TASK ITEM >>
These records are to be written out exactly as they read, minus the pictures.

Records excerpted from a collection >>
....
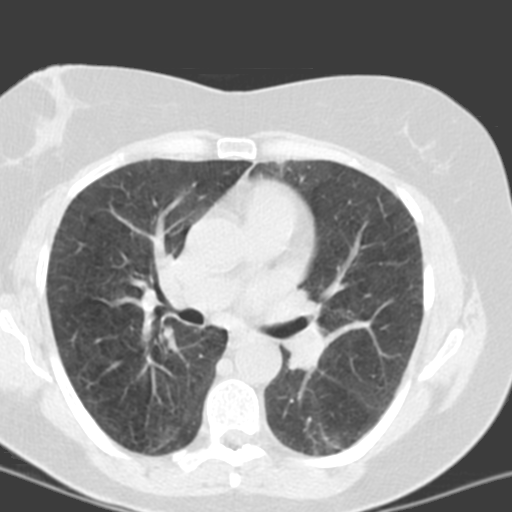
Chest CT (low-dose screening protocol), one axial image; third screening round (two years after baseline); lung window (W 1500 / L -600 HU); standard (soft-tissue) reconstruction kernel (B); 512 × 512 image matrix, field of view 290 × 290 mm. Female participant, aged 55 years at enrolment. Current smoker at enrolment.
• Expert-annotated lung lesion, bounding box <289,413,367,465> (left, top, right, bottom; pixels).
• The screening reader recorded 6 non-calcified nodules or masses ≥4 mm on this exam (left lower lobe, left lower lobe, left upper lobe, lingula, lingula, right middle lobe); which of them this box marks is not recorded.
• Official screen result: positive, no significant change: stable abnormalities potentially related to lung cancer, unchanged since the prior screening exam.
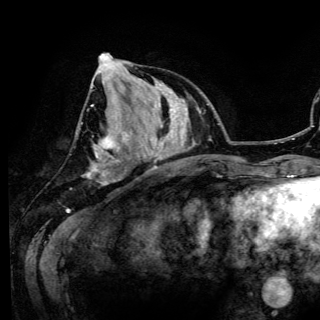
Breast MRI (dynamic contrast-enhanced), one axial slice. Slice 47 of 150 in the series (ordered by position). Cropped to one breast. Dynamic contrast-enhanced series, time point 2 of 6 at this slice position (early post-contrast). 3 T. TE 4.2 ms, TR 7.9 ms. 1.2 mm slice thickness. 320 × 320 image matrix, field of view 213 × 213 mm. Female patient.
Outlined on this slice (semi-automatically segmented with operator editing):
- enhancing-tissue mask used for the functional tumour volume (all voxels passing the contrast-enhancement thresholds inside the analysis volume; usually the tumour): bounding box (x1, y1, x2, y2) in pixels: (87, 53, 120, 184)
....
REPLY TO THE EXERCISE >>
Chest CT (low-dose screening protocol), one axial image; third screening round (two years after baseline); lung window (W 1500 / L -600 HU); standard (soft-tissue) reconstruction kernel (B); 512 × 512 image matrix, field of view 290 × 290 mm. Female participant, aged 55 years at enrolment. Current smoker at enrolment.
• Expert-annotated lung lesion, bounding box <289,413,367,465> (left, top, right, bottom; pixels).
• The screening reader recorded 6 non-calcified nodules or masses ≥4 mm on this exam (left lower lobe, left lower lobe, left upper lobe, lingula, lingula, right middle lobe); which of them this box marks is not recorded.
• Official screen result: positive, no significant change: stable abnormalities potentially related to lung cancer, unchanged since the prior screening exam.
Breast MRI (dynamic contrast-enhanced), one axial slice. Slice 47 of 150 in the series (ordered by position). Cropped to one breast. Dynamic contrast-enhanced series, time point 2 of 6 at this slice position (early post-contrast). 3 T. TE 4.2 ms, TR 7.9 ms. 1.2 mm slice thickness. 320 × 320 image matrix, field of view 213 × 213 mm. Female patient.
Outlined on this slice (semi-automatically segmented with operator editing):
- enhancing-tissue mask used for the functional tumour volume (all voxels passing the contrast-enhancement thresholds inside the analysis volume; usually the tumour): bounding box (x1, y1, x2, y2) in pixels: (87, 53, 120, 184)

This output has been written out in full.